(The input)
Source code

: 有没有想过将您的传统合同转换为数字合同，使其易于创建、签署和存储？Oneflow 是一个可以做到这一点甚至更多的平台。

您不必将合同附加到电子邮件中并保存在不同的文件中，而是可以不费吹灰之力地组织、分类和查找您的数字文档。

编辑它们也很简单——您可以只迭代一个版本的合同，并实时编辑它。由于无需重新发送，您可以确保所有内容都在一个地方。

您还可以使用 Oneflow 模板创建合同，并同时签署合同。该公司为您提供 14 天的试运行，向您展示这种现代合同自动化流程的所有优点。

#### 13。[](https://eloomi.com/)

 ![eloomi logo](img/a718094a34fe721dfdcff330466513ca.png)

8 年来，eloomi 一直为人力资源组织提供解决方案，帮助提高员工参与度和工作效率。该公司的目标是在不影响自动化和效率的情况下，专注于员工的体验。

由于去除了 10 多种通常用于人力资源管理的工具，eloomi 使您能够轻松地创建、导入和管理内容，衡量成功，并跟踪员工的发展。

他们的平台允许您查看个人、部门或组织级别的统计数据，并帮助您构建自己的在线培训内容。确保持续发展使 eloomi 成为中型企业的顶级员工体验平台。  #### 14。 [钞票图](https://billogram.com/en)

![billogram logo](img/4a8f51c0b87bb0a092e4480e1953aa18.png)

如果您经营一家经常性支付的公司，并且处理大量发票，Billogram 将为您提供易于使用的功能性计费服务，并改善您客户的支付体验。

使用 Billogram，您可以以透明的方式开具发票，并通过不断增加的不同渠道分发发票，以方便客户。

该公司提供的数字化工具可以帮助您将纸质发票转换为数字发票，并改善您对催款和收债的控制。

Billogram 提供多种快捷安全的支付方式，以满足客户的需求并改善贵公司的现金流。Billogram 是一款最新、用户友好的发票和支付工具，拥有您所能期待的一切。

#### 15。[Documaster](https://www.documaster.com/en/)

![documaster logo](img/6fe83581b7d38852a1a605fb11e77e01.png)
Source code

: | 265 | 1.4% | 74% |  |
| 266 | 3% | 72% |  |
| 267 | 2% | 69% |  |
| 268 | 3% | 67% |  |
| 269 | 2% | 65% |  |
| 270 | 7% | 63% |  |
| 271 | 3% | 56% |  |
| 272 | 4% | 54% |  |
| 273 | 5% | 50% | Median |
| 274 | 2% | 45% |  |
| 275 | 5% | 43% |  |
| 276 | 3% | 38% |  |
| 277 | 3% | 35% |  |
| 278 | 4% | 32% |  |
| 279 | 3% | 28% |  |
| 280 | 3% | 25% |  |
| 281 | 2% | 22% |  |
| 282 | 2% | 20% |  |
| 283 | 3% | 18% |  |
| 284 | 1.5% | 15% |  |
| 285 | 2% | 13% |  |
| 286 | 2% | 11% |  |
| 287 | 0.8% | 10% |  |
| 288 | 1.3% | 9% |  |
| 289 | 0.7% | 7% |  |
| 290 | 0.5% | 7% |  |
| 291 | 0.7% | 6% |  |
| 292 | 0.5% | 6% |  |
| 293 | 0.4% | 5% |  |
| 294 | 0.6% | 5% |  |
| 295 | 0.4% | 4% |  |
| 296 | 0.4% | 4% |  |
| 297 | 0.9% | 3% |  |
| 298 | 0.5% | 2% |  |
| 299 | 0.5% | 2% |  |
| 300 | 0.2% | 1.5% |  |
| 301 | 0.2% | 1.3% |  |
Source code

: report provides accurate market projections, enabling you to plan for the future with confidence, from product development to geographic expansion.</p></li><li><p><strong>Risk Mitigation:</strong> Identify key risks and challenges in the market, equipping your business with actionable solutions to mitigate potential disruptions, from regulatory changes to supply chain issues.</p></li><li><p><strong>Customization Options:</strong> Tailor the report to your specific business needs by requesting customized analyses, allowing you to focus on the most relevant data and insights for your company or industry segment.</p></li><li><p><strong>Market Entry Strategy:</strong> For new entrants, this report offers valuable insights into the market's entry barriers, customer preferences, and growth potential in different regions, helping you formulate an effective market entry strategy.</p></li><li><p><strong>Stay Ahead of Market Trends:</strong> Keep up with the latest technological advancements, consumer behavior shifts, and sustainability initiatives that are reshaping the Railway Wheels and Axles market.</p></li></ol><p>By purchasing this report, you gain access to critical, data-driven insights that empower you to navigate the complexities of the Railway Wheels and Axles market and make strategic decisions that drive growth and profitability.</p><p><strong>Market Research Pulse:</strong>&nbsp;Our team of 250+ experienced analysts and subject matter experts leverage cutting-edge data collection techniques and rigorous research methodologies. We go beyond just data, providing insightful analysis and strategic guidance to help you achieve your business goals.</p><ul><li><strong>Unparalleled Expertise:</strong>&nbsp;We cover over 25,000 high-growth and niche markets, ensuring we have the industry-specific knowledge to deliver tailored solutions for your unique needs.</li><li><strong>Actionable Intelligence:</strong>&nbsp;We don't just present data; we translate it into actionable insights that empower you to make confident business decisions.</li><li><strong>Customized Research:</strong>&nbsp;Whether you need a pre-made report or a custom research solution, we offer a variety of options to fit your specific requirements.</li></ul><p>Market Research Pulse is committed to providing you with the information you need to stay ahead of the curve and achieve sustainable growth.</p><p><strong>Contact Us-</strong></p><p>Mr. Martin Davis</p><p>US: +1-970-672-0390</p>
(End The input)
Required action
Repeat the records above exactly, leaving none out.

Written reply
Source code

: 有没有想过将您的传统合同转换为数字合同，使其易于创建、签署和存储？Oneflow 是一个可以做到这一点甚至更多的平台。

您不必将合同附加到电子邮件中并保存在不同的文件中，而是可以不费吹灰之力地组织、分类和查找您的数字文档。

编辑它们也很简单——您可以只迭代一个版本的合同，并实时编辑它。由于无需重新发送，您可以确保所有内容都在一个地方。

您还可以使用 Oneflow 模板创建合同，并同时签署合同。该公司为您提供 14 天的试运行，向您展示这种现代合同自动化流程的所有优点。

#### 13。[](https://eloomi.com/)

 ![eloomi logo](img/a718094a34fe721dfdcff330466513ca.png)

8 年来，eloomi 一直为人力资源组织提供解决方案，帮助提高员工参与度和工作效率。该公司的目标是在不影响自动化和效率的情况下，专注于员工的体验。

由于去除了 10 多种通常用于人力资源管理的工具，eloomi 使您能够轻松地创建、导入和管理内容，衡量成功，并跟踪员工的发展。

他们的平台允许您查看个人、部门或组织级别的统计数据，并帮助您构建自己的在线培训内容。确保持续发展使 eloomi 成为中型企业的顶级员工体验平台。  #### 14。 [钞票图](https://billogram.com/en)

![billogram logo](img/4a8f51c0b87bb0a092e4480e1953aa18.png)

如果您经营一家经常性支付的公司，并且处理大量发票，Billogram 将为您提供易于使用的功能性计费服务，并改善您客户的支付体验。

使用 Billogram，您可以以透明的方式开具发票，并通过不断增加的不同渠道分发发票，以方便客户。

该公司提供的数字化工具可以帮助您将纸质发票转换为数字发票，并改善您对催款和收债的控制。

Billogram 提供多种快捷安全的支付方式，以满足客户的需求并改善贵公司的现金流。Billogram 是一款最新、用户友好的发票和支付工具，拥有您所能期待的一切。

#### 15。[Documaster](https://www.documaster.com/en/)

![documaster logo](img/6fe83581b7d38852a1a605fb11e77e01.png)
Source code

: | 265 | 1.4% | 74% |  |
| 266 | 3% | 72% |  |
| 267 | 2% | 69% |  |
| 268 | 3% | 67% |  |
| 269 | 2% | 65% |  |
| 270 | 7% | 63% |  |
| 271 | 3% | 56% |  |
| 272 | 4% | 54% |  |
| 273 | 5% | 50% | Median |
| 274 | 2% | 45% |  |
| 275 | 5% | 43% |  |
| 276 | 3% | 38% |  |
| 277 | 3% | 35% |  |
| 278 | 4% | 32% |  |
| 279 | 3% | 28% |  |
| 280 | 3% | 25% |  |
| 281 | 2% | 22% |  |
| 282 | 2% | 20% |  |
| 283 | 3% | 18% |  |
| 284 | 1.5% | 15% |  |
| 285 | 2% | 13% |  |
| 286 | 2% | 11% |  |
| 287 | 0.8% | 10% |  |
| 288 | 1.3% | 9% |  |
| 289 | 0.7% | 7% |  |
| 290 | 0.5% | 7% |  |
| 291 | 0.7% | 6% |  |
| 292 | 0.5% | 6% |  |
| 293 | 0.4% | 5% |  |
| 294 | 0.6% | 5% |  |
| 295 | 0.4% | 4% |  |
| 296 | 0.4% | 4% |  |
| 297 | 0.9% | 3% |  |
| 298 | 0.5% | 2% |  |
| 299 | 0.5% | 2% |  |
| 300 | 0.2% | 1.5% |  |
| 301 | 0.2% | 1.3% |  |
Source code

: report provides accurate market projections, enabling you to plan for the future with confidence, from product development to geographic expansion.</p></li><li><p><strong>Risk Mitigation:</strong> Identify key risks and challenges in the market, equipping your business with actionable solutions to mitigate potential disruptions, from regulatory changes to supply chain issues.</p></li><li><p><strong>Customization Options:</strong> Tailor the report to your specific business needs by requesting customized analyses, allowing you to focus on the most relevant data and insights for your company or industry segment.</p></li><li><p><strong>Market Entry Strategy:</strong> For new entrants, this report offers valuable insights into the market's entry barriers, customer preferences, and growth potential in different regions, helping you formulate an effective market entry strategy.</p></li><li><p><strong>Stay Ahead of Market Trends:</strong> Keep up with the latest technological advancements, consumer behavior shifts, and sustainability initiatives that are reshaping the Railway Wheels and Axles market.</p></li></ol><p>By purchasing this report, you gain access to critical, data-driven insights that empower you to navigate the complexities of the Railway Wheels and Axles market and make strategic decisions that drive growth and profitability.</p><p><strong>Market Research Pulse:</strong>&nbsp;Our team of 250+ experienced analysts and subject matter experts leverage cutting-edge data collection techniques and rigorous research methodologies. We go beyond just data, providing insightful analysis and strategic guidance to help you achieve your business goals.</p><ul><li><strong>Unparalleled Expertise:</strong>&nbsp;We cover over 25,000 high-growth and niche markets, ensuring we have the industry-specific knowledge to deliver tailored solutions for your unique needs.</li><li><strong>Actionable Intelligence:</strong>&nbsp;We don't just present data; we translate it into actionable insights that empower you to make confident business decisions.</li><li><strong>Customized Research:</strong>&nbsp;Whether you need a pre-made report or a custom research solution, we offer a variety of options to fit your specific requirements.</li></ul><p>Market Research Pulse is committed to providing you with the information you need to stay ahead of the curve and achieve sustainable growth.</p><p><strong>Contact Us-</strong></p><p>Mr. Martin Davis</p><p>US: +1-970-672-0390</p>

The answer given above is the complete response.